Wednesday, 30 April 2003

Frozen by Bryony Lavery, MTC, April 30, 2003y


 Frozen by Bryony Lavery  Melbourne Theatre Company
 Fairfax Studio, Arts Centre, April 30 to June 7, 2003
Reviewer: Kate Herbert

Julian Meyrick's  production of Frozen is compelling for myriad reasons. It features three of our best actors: Helen Morse,  Frank Gallacher  and Belinda McClory.  

English playwright, Bryony Lavery's, script is impeccably researched, intricately crafted and profoundly moving. The content about a serial child killer is frightening but important and Lavery explores the humanity in an issue that is so inhuman. It challenges views on forgiveness, revenge and humanity.

Direction by Meyrick is stylish, intelligent and often witty. He focuses on characters' emotional landscape and create an evocative theatrical space. Meyrick uses changing two silent prison guards (Dan Quigley, Kevin Maxwell) in a satisfying and novel mode of scene changing.

The creative team provides a beautiful and unusual environment for the play. Ralph Myers'  set design is stark and almost institutional, accentuating the claustrophobic lives of the three characters. Paul Jackson's lighting design accents the architectural elements of Myers' set. The lighting manages to be both sculptural as well as poetic.

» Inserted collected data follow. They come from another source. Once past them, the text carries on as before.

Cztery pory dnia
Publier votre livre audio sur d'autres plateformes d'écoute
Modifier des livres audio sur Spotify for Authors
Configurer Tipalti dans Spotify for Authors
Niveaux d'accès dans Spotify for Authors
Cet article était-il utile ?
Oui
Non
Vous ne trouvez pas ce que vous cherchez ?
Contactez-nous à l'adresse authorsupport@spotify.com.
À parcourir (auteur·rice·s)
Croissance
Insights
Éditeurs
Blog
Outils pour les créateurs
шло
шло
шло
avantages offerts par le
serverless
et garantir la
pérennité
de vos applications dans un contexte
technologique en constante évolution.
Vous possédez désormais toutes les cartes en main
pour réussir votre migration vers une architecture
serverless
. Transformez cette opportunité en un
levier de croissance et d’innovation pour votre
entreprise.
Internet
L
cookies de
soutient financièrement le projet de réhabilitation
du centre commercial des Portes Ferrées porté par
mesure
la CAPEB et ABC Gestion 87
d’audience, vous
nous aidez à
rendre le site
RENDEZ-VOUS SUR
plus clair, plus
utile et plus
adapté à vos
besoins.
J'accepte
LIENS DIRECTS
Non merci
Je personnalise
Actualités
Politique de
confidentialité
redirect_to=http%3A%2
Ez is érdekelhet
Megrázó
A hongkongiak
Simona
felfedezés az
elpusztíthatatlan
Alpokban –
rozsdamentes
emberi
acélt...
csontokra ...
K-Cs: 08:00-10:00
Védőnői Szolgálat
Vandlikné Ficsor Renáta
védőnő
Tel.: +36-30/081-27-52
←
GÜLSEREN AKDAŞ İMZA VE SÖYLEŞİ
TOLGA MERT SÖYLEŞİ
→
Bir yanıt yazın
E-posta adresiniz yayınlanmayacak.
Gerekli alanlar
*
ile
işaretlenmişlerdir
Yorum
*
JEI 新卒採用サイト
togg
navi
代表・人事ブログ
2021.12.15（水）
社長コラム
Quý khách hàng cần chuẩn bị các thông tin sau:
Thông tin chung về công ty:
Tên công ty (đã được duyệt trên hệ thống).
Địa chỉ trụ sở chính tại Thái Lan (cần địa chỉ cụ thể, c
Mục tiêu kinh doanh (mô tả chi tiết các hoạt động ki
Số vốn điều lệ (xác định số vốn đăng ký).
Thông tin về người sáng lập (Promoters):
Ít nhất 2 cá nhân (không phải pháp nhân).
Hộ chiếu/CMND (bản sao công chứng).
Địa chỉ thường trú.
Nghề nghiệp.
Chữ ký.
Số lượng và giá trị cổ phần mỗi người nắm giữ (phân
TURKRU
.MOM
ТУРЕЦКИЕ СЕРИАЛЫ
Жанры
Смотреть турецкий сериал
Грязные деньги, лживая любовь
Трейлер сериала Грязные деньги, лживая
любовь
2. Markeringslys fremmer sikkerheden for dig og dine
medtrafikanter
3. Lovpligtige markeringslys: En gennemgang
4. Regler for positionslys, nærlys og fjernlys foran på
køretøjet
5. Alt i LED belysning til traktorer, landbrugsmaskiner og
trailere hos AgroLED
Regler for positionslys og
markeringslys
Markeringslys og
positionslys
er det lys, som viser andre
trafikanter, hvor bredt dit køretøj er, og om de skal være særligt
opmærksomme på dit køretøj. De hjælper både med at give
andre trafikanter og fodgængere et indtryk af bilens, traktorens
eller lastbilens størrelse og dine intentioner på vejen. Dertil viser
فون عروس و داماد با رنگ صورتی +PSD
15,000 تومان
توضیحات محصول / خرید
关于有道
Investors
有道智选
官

Music composed by Tim Dargaville  is a resonant and complex sound landscape of vocal and instrumental music.

The story travels twenty years in time but it is the internal lives of the three protagonists that are focal. All are frozen in their own emotional world. Initially, we witness each speaking in monologue as if confiding only in the audience. As the horrific story unfolds, they draw closer to their inevitable meetings.

 Ralph  (Frank Gallacher) is a seriously disturbed loner, driven by his need for order and his warped desire for little girls. When Nancy's  (Helen Morse) ten-year-old daughter, Rona  disappears, we know Ralph is responsible but twenty years pass before Nancy knows the truth.

Agnetha, (Belinda McClory) an American forensic psychiatrist, presents a credible case for serial killers being the product of brain damage and abuse.

The play is thrilling and inspired, each character driven by obsession. Morse is luminous, passionate and often funny as Nancy, the grieving mother. Gallacher is terrifying as the irrational, the personification of our fears. He captures the dysfunction of Ralph without dehumanising him. 

As Agnetha, McClory balances the fine intellect of the psychiatrist with her unpredictable and profound inner turmoil and despair.

My only quibble is that the show slows down toward the end. Scene changes need to be slicker as the story escalates to its inevitable tragic ending.